(Extracted data entries)
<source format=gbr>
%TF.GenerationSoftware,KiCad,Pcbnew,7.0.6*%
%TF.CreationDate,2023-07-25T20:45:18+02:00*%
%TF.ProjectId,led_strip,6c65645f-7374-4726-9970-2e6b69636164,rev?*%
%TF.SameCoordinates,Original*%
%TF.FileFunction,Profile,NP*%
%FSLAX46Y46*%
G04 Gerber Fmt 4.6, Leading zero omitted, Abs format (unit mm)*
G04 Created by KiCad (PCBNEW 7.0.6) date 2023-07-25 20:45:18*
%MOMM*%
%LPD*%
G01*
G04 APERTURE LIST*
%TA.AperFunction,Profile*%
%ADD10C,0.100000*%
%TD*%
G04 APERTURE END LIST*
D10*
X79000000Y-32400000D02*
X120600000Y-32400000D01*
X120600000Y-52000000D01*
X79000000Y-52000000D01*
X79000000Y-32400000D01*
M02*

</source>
==
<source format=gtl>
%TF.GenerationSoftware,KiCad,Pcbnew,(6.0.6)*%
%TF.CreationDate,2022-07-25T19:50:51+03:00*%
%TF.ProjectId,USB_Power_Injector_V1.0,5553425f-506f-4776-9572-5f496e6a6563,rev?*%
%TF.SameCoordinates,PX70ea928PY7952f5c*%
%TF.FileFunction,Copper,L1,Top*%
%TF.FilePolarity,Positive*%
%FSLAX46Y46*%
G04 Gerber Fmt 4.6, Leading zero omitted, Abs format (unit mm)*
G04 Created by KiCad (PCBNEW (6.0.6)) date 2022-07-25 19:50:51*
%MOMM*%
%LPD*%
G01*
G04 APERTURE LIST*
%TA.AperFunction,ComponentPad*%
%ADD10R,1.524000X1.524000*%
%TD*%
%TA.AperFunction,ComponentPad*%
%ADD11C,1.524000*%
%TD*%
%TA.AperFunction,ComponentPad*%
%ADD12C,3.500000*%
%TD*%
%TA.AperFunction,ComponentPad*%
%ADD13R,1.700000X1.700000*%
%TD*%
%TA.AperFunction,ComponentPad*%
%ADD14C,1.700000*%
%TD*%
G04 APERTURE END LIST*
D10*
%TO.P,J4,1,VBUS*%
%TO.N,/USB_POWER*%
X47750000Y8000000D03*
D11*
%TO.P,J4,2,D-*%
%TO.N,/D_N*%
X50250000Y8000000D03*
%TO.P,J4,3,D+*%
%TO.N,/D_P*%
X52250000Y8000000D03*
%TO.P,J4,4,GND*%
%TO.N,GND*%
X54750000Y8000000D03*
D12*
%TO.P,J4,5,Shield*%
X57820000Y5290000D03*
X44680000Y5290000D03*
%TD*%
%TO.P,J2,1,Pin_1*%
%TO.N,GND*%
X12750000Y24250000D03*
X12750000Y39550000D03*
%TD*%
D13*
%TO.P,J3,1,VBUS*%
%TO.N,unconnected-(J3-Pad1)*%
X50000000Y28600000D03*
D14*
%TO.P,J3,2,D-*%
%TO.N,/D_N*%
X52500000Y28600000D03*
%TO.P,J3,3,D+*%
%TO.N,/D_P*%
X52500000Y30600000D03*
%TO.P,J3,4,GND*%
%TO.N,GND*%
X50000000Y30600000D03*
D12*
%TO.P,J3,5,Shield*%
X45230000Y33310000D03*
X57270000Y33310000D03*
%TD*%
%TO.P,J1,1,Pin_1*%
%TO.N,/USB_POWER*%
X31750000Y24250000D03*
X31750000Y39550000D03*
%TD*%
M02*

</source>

== What you should do ==
From the records above, copy every line that holds the word "GenerationSoftware".

== Your response ==
%TF.GenerationSoftware,KiCad,Pcbnew,7.0.6*%
%TF.GenerationSoftware,KiCad,Pcbnew,(6.0.6)*%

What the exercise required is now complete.